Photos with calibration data
- - -
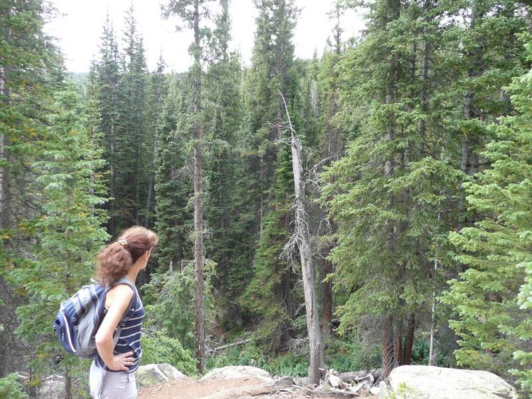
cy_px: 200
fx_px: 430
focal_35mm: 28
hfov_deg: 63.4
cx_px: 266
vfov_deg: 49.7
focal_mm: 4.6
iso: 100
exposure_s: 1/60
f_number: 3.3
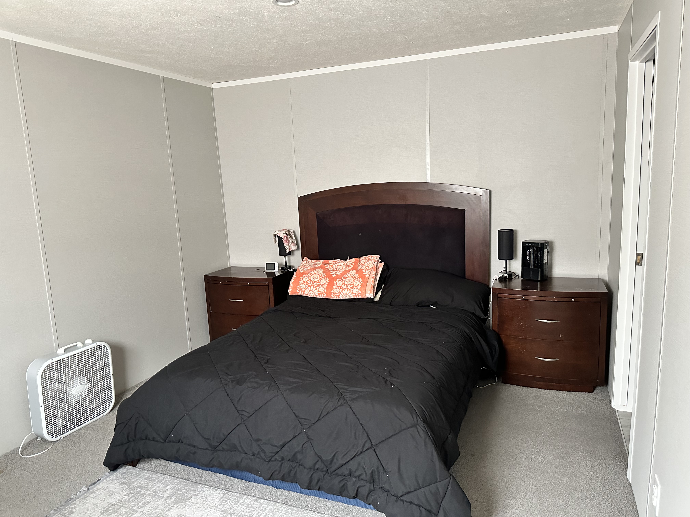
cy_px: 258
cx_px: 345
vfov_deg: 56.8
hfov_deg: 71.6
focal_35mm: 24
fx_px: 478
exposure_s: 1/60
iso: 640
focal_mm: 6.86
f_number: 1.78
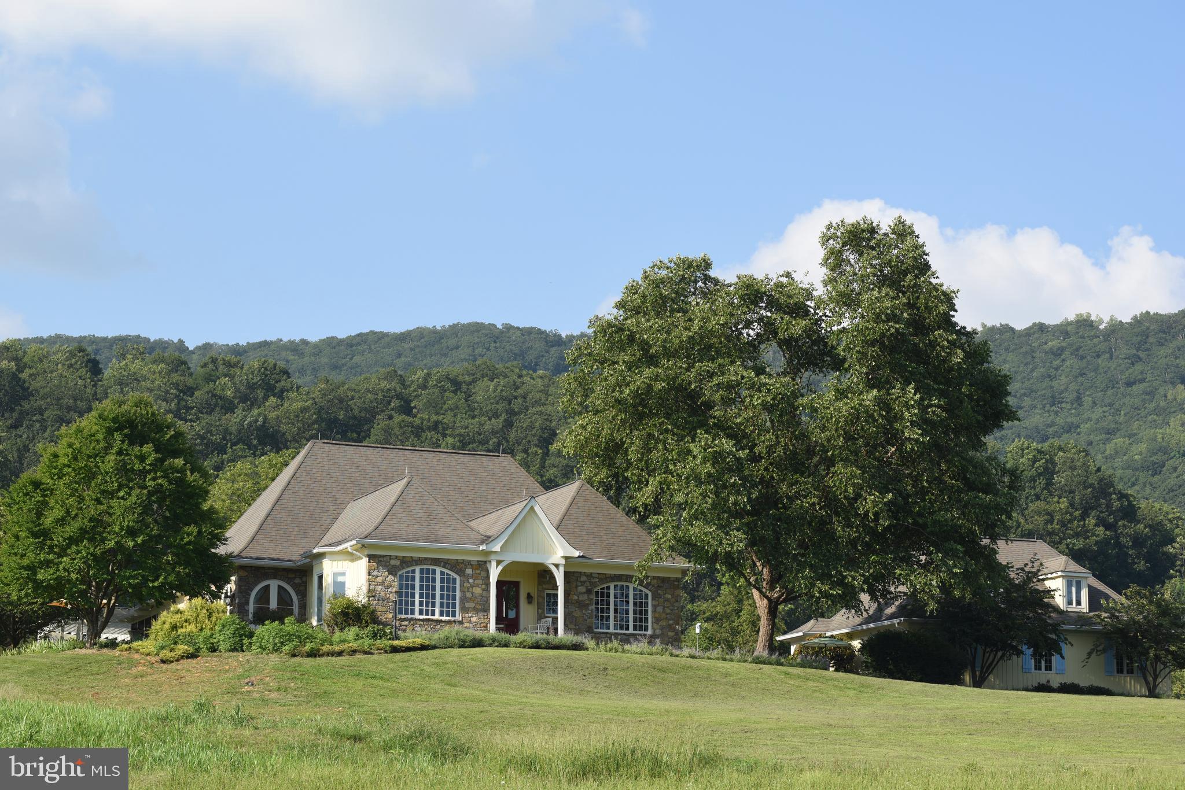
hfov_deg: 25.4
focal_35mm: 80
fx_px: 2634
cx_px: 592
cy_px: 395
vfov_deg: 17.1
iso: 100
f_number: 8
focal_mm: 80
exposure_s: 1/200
- - -
→ **What needs to be done**: Reproduce exactly the part of the records above that begins at the line holding "focal_mm: 6.86" and ends at the final line, both included, leaving out the pictures.

→ **Exercise result**:
focal_mm: 6.86
f_number: 1.78
hfov_deg: 25.4
focal_35mm: 80
fx_px: 2634
cx_px: 592
cy_px: 395
vfov_deg: 17.1
iso: 100
f_number: 8
focal_mm: 80
exposure_s: 1/200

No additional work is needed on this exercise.